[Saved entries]
____
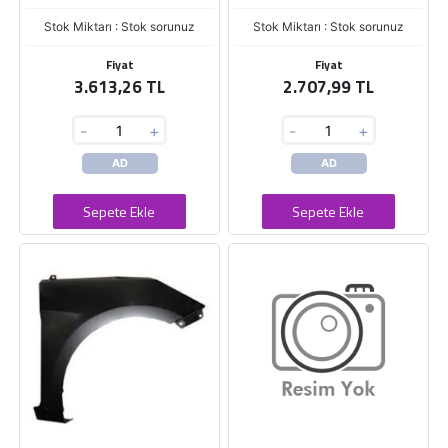
Stok Miktarı : Stok sorunuz
Stok Miktarı : Stok sorunuz
Fiyat
Fiyat
3.613,26 TL
2.707,99 TL
-
+
-
+
AD
AD
Sepete Ekle
Sepete Ekle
____
Instructions for the task:
Any picture among the entries must be skipped; copy all else exactly.

Exercise output:
Stok Miktarı : Stok sorunuz
Stok Miktarı : Stok sorunuz
Fiyat
Fiyat
3.613,26 TL
2.707,99 TL
-
+
-
+
AD
AD
Sepete Ekle
Sepete Ekle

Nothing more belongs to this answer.